Miscarriage takes twins

Contributed photo
Tracy Nelson and her husband Aaron miscarried their twins. The Hopeful Heart Project helped with the healing process.

By Barbie Porter

Editor 

Tracy Nelson looked forward to holding her twin babies against her chest and feeling their beating hearts sync with hers. The picturesque moment of welcoming her babies into the world was not meant to be. 

On the long road of healing from a miscarriage, the daughter of Lynn and Carmen Bell arrived home to a failed delivery attempt notice from the post office.

“I hadn’t recalled ordering anything, which doesn’t mean much because I’ve forgotten things I’ve ordered on more than one occasion,” Nelson said.  

The next day, the package was delivered. She opened it.

“It brought tears to my eyes,” she said, noting the contents were from the Hopeful Hearts Project and helped her understand she was not alone in her emotions after such a loss.

The Fargo, N.D.-based organization started in 2017 with a mission to provide a community of support for parents who have endured the tremendous loss of a child.  The non-profit focuses on providing hope, healing and support to grieving parents.  

Contributed photo
The Hopeful Heart Project in Fargo sent a care package with a handwritten note to Tracy Nelson. The package arrived after the Frazee High School gradate had a miscarriage.

“I learned that miscarriages are common,” Nelson said. “After it happened to me I found out that 20 percent of pregnancies end up that way. You hear about them, but don’t think of the connection the mother has with the child. When you experience it, the impact is much bigger  on the parents than you thought it would be. There is trauma and grief that people don’t always understand that.”

FHS grad becomes a counselor

 After graduating from Frazee High School in 2004, Nelson went into criminal justice. She considered being a probation officer, but after working in a residential chemical dependency setting, she shifted to counseling.

“I saw people coming back  to us because of the (drug) use,” she said,  noting she wanted to join the many people who don’t give up on those who struggle with addiction. “I got my masters and have been counseling 10 years now. It has its rewarding moments.”

After many years of taking care of others, she found the love of her life, Aaron Nelson, and they both looked forward to taking care of children. On Nov. 10, 2021, Nelson learned she was pregnant. 

“As an aging and newly married couple (she is 35, he is 37), starting our family was our first task,” she said. “It was also a great Christmas present to give to our families and we couldn’t have been more excited.”

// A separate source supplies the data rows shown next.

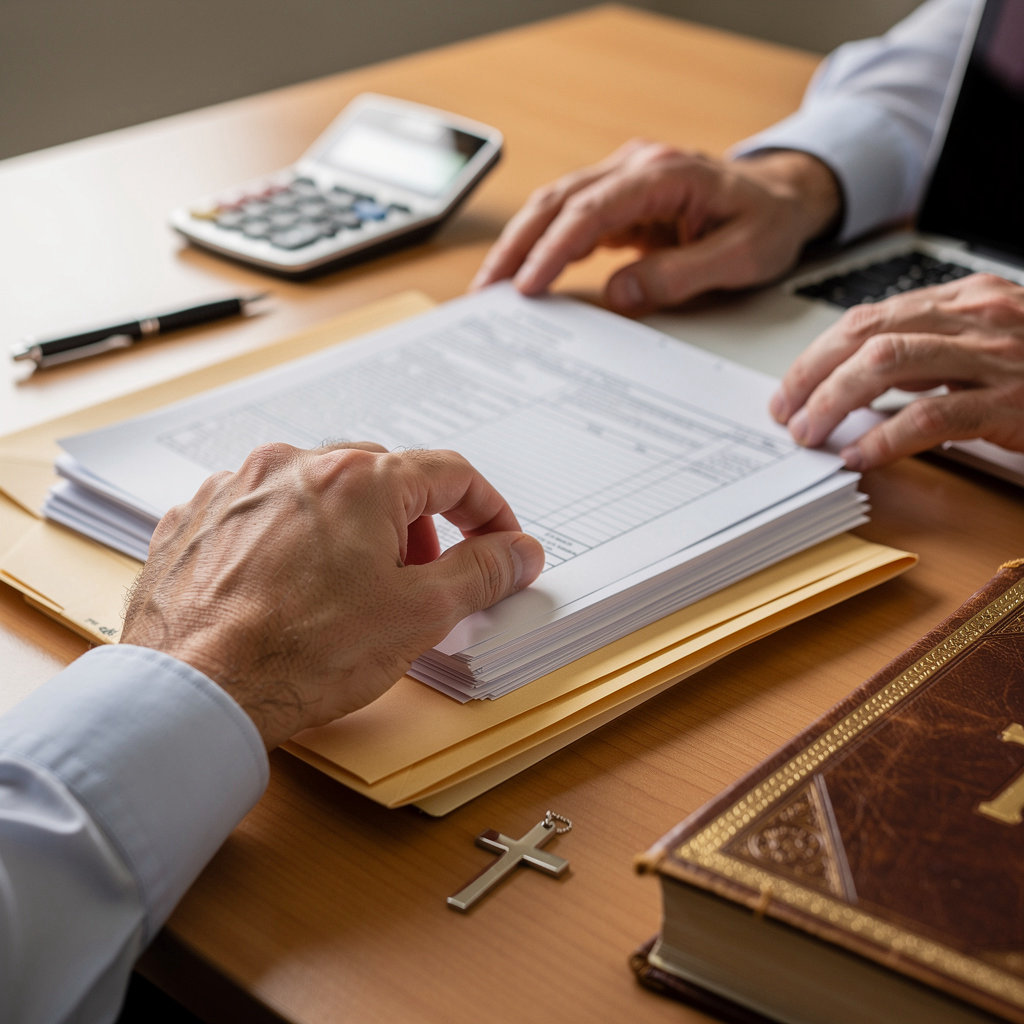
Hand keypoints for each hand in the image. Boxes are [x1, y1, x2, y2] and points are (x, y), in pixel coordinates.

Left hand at [121, 443, 543, 747]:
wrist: (195, 692)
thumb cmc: (304, 654)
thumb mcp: (418, 615)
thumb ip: (481, 572)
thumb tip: (519, 551)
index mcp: (358, 479)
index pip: (450, 474)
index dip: (487, 512)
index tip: (498, 545)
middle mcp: (294, 465)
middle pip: (383, 479)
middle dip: (416, 526)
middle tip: (419, 581)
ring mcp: (238, 487)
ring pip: (319, 492)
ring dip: (352, 530)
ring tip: (348, 589)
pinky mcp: (198, 517)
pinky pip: (263, 511)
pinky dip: (291, 539)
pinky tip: (289, 587)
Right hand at [471, 140, 840, 314]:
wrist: (782, 199)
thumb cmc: (768, 222)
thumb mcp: (742, 255)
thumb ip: (682, 275)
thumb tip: (620, 295)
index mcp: (665, 173)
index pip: (592, 209)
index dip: (555, 247)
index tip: (529, 284)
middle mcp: (636, 167)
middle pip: (558, 200)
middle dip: (517, 245)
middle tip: (486, 289)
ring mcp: (623, 181)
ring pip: (555, 207)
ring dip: (521, 245)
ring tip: (492, 287)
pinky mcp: (619, 202)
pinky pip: (569, 221)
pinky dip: (542, 247)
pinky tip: (524, 277)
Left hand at [770, 274, 1023, 469]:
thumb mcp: (988, 350)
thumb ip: (932, 359)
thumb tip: (859, 390)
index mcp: (965, 300)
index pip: (867, 318)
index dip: (817, 354)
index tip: (790, 388)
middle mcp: (976, 316)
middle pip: (865, 335)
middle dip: (812, 375)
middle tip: (786, 414)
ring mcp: (996, 356)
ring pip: (887, 363)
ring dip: (834, 402)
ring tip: (810, 435)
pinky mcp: (1013, 401)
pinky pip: (931, 416)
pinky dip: (884, 438)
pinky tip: (860, 457)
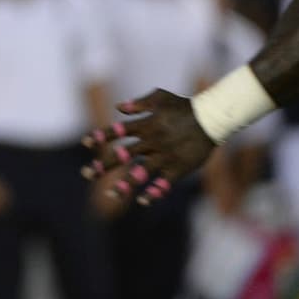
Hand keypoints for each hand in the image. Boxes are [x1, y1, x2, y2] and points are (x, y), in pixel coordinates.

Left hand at [81, 89, 215, 207]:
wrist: (212, 118)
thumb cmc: (184, 106)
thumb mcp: (161, 97)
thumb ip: (139, 103)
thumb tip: (119, 107)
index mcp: (146, 125)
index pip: (118, 131)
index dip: (101, 137)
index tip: (86, 142)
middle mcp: (152, 142)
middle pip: (123, 155)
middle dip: (103, 164)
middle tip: (86, 173)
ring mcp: (165, 156)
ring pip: (140, 173)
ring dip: (124, 185)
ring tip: (110, 194)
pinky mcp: (178, 168)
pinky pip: (164, 184)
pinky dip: (153, 193)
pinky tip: (142, 201)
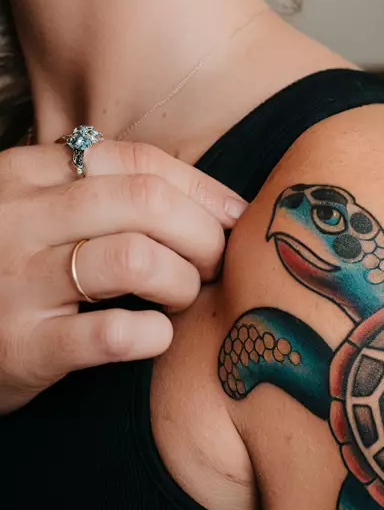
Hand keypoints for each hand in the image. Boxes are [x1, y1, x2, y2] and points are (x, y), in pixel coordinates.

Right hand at [0, 139, 246, 413]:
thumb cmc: (5, 277)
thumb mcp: (35, 215)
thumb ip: (100, 195)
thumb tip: (214, 202)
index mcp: (27, 175)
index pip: (137, 162)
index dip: (201, 190)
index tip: (235, 218)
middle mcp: (19, 219)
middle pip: (145, 203)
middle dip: (202, 233)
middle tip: (216, 264)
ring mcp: (17, 282)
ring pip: (134, 259)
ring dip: (182, 280)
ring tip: (183, 298)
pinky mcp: (22, 347)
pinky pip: (110, 335)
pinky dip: (152, 335)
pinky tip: (156, 336)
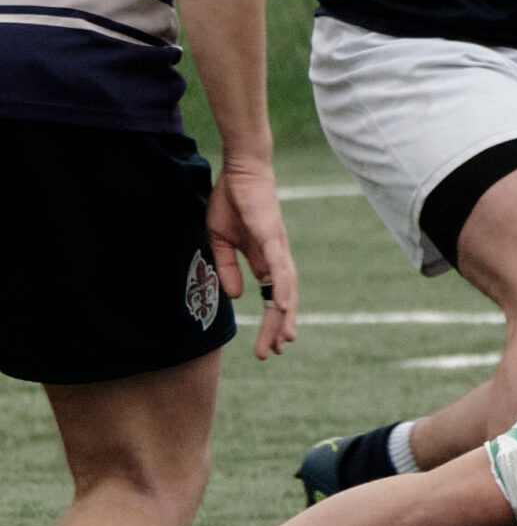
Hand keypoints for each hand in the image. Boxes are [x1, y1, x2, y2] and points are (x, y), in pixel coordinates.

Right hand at [208, 162, 295, 359]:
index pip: (270, 298)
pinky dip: (282, 287)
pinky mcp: (272, 237)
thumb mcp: (220, 242)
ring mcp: (277, 248)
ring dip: (285, 314)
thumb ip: (227, 269)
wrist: (239, 172)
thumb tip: (236, 296)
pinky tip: (283, 305)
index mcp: (263, 261)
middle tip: (274, 353)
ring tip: (284, 339)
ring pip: (286, 288)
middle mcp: (276, 258)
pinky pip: (279, 267)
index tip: (268, 347)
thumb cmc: (231, 203)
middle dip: (277, 327)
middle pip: (282, 299)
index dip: (269, 322)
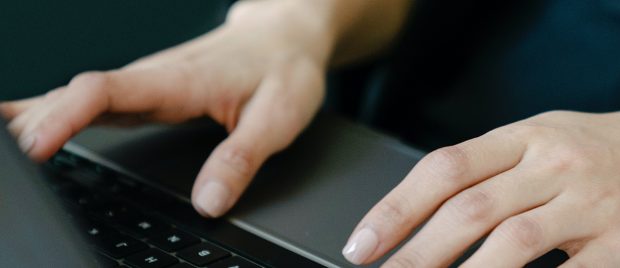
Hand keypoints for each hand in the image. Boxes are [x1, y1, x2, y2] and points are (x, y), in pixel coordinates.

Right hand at [0, 0, 332, 217]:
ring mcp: (148, 83)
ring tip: (5, 147)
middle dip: (37, 123)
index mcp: (180, 81)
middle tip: (7, 161)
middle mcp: (155, 78)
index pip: (107, 92)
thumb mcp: (276, 120)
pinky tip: (31, 122)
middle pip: (78, 96)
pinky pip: (93, 99)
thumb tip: (208, 202)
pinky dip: (57, 110)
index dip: (66, 117)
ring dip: (38, 117)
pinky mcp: (150, 90)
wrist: (286, 38)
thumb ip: (241, 160)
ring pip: (79, 96)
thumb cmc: (284, 70)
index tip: (38, 145)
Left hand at [343, 100, 619, 266]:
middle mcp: (555, 163)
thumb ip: (499, 163)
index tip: (364, 241)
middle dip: (414, 252)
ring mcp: (590, 203)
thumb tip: (433, 202)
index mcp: (529, 135)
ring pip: (509, 242)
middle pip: (467, 209)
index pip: (445, 168)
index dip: (396, 207)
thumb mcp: (554, 135)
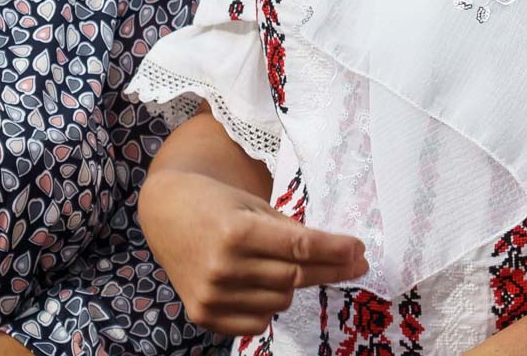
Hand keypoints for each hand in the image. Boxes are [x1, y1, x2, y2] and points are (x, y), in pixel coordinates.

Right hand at [139, 168, 367, 336]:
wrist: (167, 213)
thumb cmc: (217, 204)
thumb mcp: (255, 206)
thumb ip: (291, 232)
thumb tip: (341, 254)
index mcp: (237, 232)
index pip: (300, 248)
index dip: (335, 251)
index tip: (360, 250)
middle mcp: (223, 267)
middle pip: (295, 276)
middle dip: (331, 269)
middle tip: (356, 262)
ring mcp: (212, 296)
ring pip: (280, 301)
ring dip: (291, 284)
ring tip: (277, 263)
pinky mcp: (204, 315)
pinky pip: (258, 322)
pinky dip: (268, 306)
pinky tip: (260, 285)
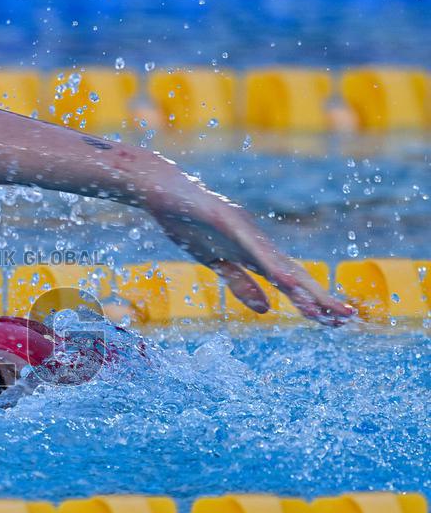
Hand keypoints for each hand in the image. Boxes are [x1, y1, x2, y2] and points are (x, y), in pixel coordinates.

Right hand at [149, 193, 354, 325]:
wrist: (164, 190)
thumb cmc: (188, 224)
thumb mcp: (216, 263)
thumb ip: (241, 284)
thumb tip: (267, 311)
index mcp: (255, 254)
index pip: (291, 282)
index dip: (313, 301)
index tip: (335, 321)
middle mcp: (258, 243)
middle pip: (294, 275)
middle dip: (320, 298)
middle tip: (347, 319)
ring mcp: (245, 232)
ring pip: (278, 264)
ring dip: (302, 287)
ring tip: (323, 307)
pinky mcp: (227, 222)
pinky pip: (250, 247)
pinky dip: (269, 265)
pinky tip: (285, 280)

They began pitching names to one another. Their Christmas wishes seemed to be coming true, but the new year proved to be cruel. On  Jan. 7, Nelson had an ultra sound, due to some bleeding. She learned that she was carrying twins and neither had cardiac activity. The babies measured about two weeks smaller than her clinical gestation age. 

“They told us not to worry, because it could just be too early for heart beats and twins can measure smaller,” Nelson recalled, adding the orders to not worry were a tall task. 

Blood had been drawn and tests sent to the lab with results in a day or so. She went home. Meanwhile the miscarriage symptoms continued. It was Sunday evening when their fear was confirmed. 

“I was praying we had lost only one baby,” Nelson said, adding the next morning’s conversation with the doctor removed what hope remained. “The next few weeks I experienced a ton of physical and emotional things I don’t wish on anyone. I personally underestimated the loss a person feels when they lose an unborn baby. Now, I can appreciate and relate to what that feels like. It’s bigger than you know and you only know if you’ve experienced it.”

Nelson  emphasized she was not sharing her story to elicit sympathy, but to bring awareness “to such an amazing organization.”

“It’s one of those things that you don’t know is there until it is there for you,” she said. “They sent a bag full of gifts and I don’t have words to describe the emotions that rushed in as I read the kind words addressed to me in the card.”

A friend learned about their loss, and orchestrated a connection with Hopeful Hearts Project. The friend also lived through a miscarriage. Nelson added if anyone is struggling with such a loss, or know someone who is, to reach out.